To move past this financial weakness, Anastasio suggests testing out an exercise called ‘framing,’ where you shift the wording of a question to impact your answer. Anastasio poses this question: “If you invested $1,000 today, it could grow, but you might lose it all and end up with nothing. Would you do it?”

Seems scary, right? But what about saying it this way: “There’s a 90% likelihood that your money will double, and if you don’t invest, you’ll need to save five times as much to reach your goals. Now would you do it?” By reframing our financial decisions to focus on the potential gain, it can be easier to see value rather than anxiety.

Putting off saving for retirement 

In case you need a reminder: Retirement savings are super important. Like, so important that it might be one of the best financial weaknesses to overcome right now. Women live longer than men, and the gender wage gap means we’re working at a disadvantage, often from the very beginning of our careers, explains Julia Pham, a wealth advisor at Halbert Hargrove. So if you haven’t gotten started, it’s time to dig in your heels and make saving for your future a priority. Even if the task seems daunting now, there’s no time like the present to get started.  

“Build your retirement savings into your budget and automate your savings so that it’s taken out every paycheck before the other monthly expenses start to erode your bank account,” Pham says. “If your employer offers a 401(k) plan, then take advantage of the easy enrollment and pre-tax savings. If they offer a company match, then try to save at least that percentage.” Ideally, you’ll work your way up to putting aside 15% to 20% of your income for retirement. 

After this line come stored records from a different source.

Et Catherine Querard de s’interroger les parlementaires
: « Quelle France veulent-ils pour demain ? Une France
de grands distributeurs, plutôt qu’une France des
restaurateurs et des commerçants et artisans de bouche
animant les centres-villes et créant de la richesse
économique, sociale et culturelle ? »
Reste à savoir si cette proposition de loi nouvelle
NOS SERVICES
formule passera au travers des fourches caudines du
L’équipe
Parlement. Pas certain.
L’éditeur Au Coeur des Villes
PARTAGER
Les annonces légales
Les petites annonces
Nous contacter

Not getting ahead of credit card or student loan debt

If you have any sort of debt, but particularly high-interest debt from credit cards or student loan debts, you may feel paralyzed to make strides in your financial future. This can leave you continually paying a monthly bill but never making a dent in the lump sum. 

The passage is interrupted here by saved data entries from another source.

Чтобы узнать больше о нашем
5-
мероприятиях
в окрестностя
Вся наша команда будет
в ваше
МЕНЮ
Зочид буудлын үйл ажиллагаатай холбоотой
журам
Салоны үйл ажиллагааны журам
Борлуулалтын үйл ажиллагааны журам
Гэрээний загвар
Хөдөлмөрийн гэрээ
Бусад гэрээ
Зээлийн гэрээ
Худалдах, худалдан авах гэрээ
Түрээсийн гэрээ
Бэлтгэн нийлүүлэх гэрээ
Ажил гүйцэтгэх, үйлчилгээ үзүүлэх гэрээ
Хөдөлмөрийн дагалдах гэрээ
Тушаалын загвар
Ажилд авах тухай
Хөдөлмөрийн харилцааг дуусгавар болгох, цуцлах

“These issues don’t just go away — they compound over time, so the sooner you address them, the better off you’re going to be,” says Zuzana Brochu, CFP, CBEC, vice president of financial planning at People’s United Advisors. “You need to budget for them before budgeting for more discretionary items. Depending on how severe your issues are, it may take some courage to face your situation, and it may also take a period of time of tightening your belt to get it under control. But once you conquer these issues, you will feel so much more empowered.”

Giving up on a successful financial future after a divorce

Going through a divorce is emotionally, physically and financially draining — and it can be terrifying. “Starting over” has a whole new meaning when you’re doing it after twenty years of sharing your life with another person. Even if you’re only making end’s meet at first, it’s critical to stand tall and not be intimated, says Brochu. “Start to shift your perspective to think of your new financial situation as an opportunity to shape it in the way that is best for you. Knowledge is power, so learn as much as you can and try to find a trusted advisor who will look out for your best interest.”

Being nervous to talk about finances 

Since you already found HerMoney, (welcome!) we know you’re curious about your finances. And you probably want to talk about them with your friends. So why aren’t you having those conversations more often? One of the most significant weaknesses women have is feeling like financial matters are taboo. This isn’t true — and it blocks our wealth, says Shannon Foreman, the CEO and founder of Forethought Planning. “Traditionally, most adults raising girls didn’t talk to us about money. We were encouraged to be polite and not ask about something as personal as finances.” 

On the other end of the spectrum, Foreman says men often talk about their favorite financial strategies, their compensation, and they aren’t shy about reaching out to investors to start companies, or asking their boss for raises. Because they’ve long communicated about their wealth and finances, they feel less in fear, because it’s not ‘unknown’ territory to them. 

“Get a small group or even one other female together and start the conversation,” she recommends. For example, start a book club where you choose a read about money, and spend time talking about your personal experiences.